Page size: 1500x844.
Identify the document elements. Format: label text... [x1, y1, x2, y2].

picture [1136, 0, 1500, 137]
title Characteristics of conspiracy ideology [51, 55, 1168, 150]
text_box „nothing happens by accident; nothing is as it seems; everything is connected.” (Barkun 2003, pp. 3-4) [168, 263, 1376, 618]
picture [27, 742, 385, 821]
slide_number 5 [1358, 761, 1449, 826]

- - -

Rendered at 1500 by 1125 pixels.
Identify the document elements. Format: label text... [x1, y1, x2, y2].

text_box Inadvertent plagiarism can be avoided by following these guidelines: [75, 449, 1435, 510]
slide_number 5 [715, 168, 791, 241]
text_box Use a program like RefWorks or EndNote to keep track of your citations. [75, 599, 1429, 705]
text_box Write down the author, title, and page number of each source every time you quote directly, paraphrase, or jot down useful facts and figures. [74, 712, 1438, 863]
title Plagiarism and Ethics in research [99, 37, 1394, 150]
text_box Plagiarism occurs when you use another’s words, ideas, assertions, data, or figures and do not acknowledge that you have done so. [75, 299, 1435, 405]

- - -

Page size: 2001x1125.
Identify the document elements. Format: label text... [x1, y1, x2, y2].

- - -

Out of the material above, gather each line where "size" appears.

_Finished task:_
Page size: 1500x844.
Page size: 2001x1125.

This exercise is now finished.